Having teams cook up bizarre, front-loaded contracts that whittle down to $50 a season in the 45th year doesn't help NHL players in general. It may help teams like Chicago win the Stanley Cup, but the vast majority of NHL clubs don't benefit from these kind of deals that most GMs see as a form of cheating.
Everybody knows how much money is on the table for the players. It's set out in the collective bargaining agreement. It's just a question of how its divvied up. The more Ilya Kovalchuk gets, the less somebody else gets, or at least the bigger the escrow cut that comes the way of the average NHL player.
So if the NHL and the NHL Players Association are really using the 48-hour extension in the Kovalchuk decision to hammer out some kind of mid-CBA agreement on how to handle these deals, it's probably a good thing for everybody. Well, everybody except maybe Kovalchuk. And a few others.
Larry Brooks of the New York Post delivered an intriguing scoop late Wednesday night in which he reported that the league has offered to approve the newest Kovalchuk contract with the New Jersey Devils, and stop threatening to invalidate a few other similar deals, if the union agrees to some new rules that will make these kinds of contracts less attractive to teams in the future.
Brooks also reported that if the PA doesn't agree to these terms by 5 p.m. on Friday, commissioner Gary Bettman will reject the Kovalchuk deal, invalid Roberto Luongo's new contract with the Vancouver Canucks and hold a more formal probe into Marian Hossa's contract with the Blackhawks.
This is some heavy poker.
It's a tough fight for the union, particularly given the fact it doesn't have a leader. Moreover, 80 per cent of the players in the league don't benefit from these kinds of contracts. In fact, through the escrow system, you could argue these deals are under-written by the vast majority of players.
That said, there's pride on the line here.
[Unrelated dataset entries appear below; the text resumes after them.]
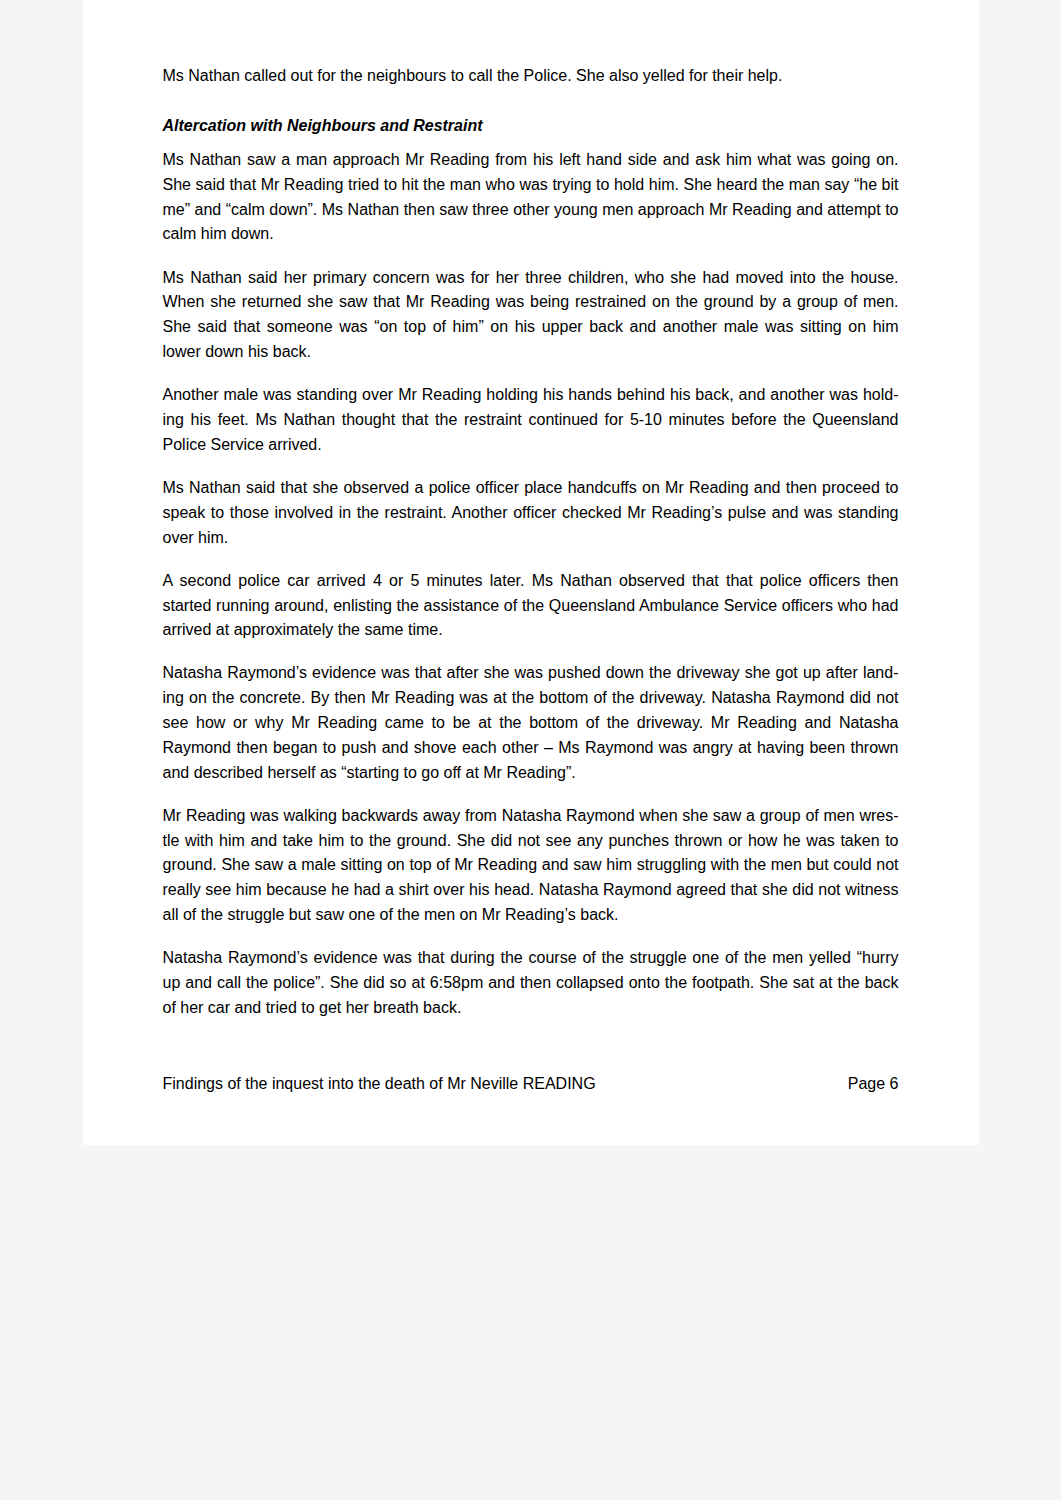Ms Nathan called out for the neighbours to call the Police. She also yelled for their help.
Altercation with Neighbours and Restraint
Ms Nathan saw a man approach Mr Reading from his left hand side and ask him what was going on. She said that Mr Reading tried to hit the man who was trying to hold him. She heard the man say “he bit me” and “calm down”. Ms Nathan then saw three other young men approach Mr Reading and attempt to calm him down.
Ms Nathan said her primary concern was for her three children, who she had moved into the house. When she returned she saw that Mr Reading was being restrained on the ground by a group of men. She said that someone was “on top of him” on his upper back and another male was sitting on him lower down his back.
Another male was standing over Mr Reading holding his hands behind his back, and another was holding his feet. Ms Nathan thought that the restraint continued for 5-10 minutes before the Queensland Police Service arrived.
Ms Nathan said that she observed a police officer place handcuffs on Mr Reading and then proceed to speak to those involved in the restraint. Another officer checked Mr Reading’s pulse and was standing over him.
A second police car arrived 4 or 5 minutes later. Ms Nathan observed that that police officers then started running around, enlisting the assistance of the Queensland Ambulance Service officers who had arrived at approximately the same time.
Natasha Raymond’s evidence was that after she was pushed down the driveway she got up after landing on the concrete. By then Mr Reading was at the bottom of the driveway. Natasha Raymond did not see how or why Mr Reading came to be at the bottom of the driveway. Mr Reading and Natasha Raymond then began to push and shove each other – Ms Raymond was angry at having been thrown and described herself as “starting to go off at Mr Reading”.
Mr Reading was walking backwards away from Natasha Raymond when she saw a group of men wrestle with him and take him to the ground. She did not see any punches thrown or how he was taken to ground. She saw a male sitting on top of Mr Reading and saw him struggling with the men but could not really see him because he had a shirt over his head. Natasha Raymond agreed that she did not witness all of the struggle but saw one of the men on Mr Reading’s back.
Natasha Raymond’s evidence was that during the course of the struggle one of the men yelled “hurry up and call the police”. She did so at 6:58pm and then collapsed onto the footpath. She sat at the back of her car and tried to get her breath back.
Findings of the inquest into the death of Mr Neville READING Page 6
If the union agrees to these conditions with two years still to go on the existing CBA, it's essentially allowing clawbacks in the middle of a contract.
The league, meanwhile, would still be under the gun to deliver some form of punishment to the Devils for attempting to circumvent the salary cap in the first place. If Bettman can cut a deal with the players union now, and then chooses to let the Devils off the hook, he'll have some explaining to do to about 20 other franchises.
Lots to look for in the next 48 hours.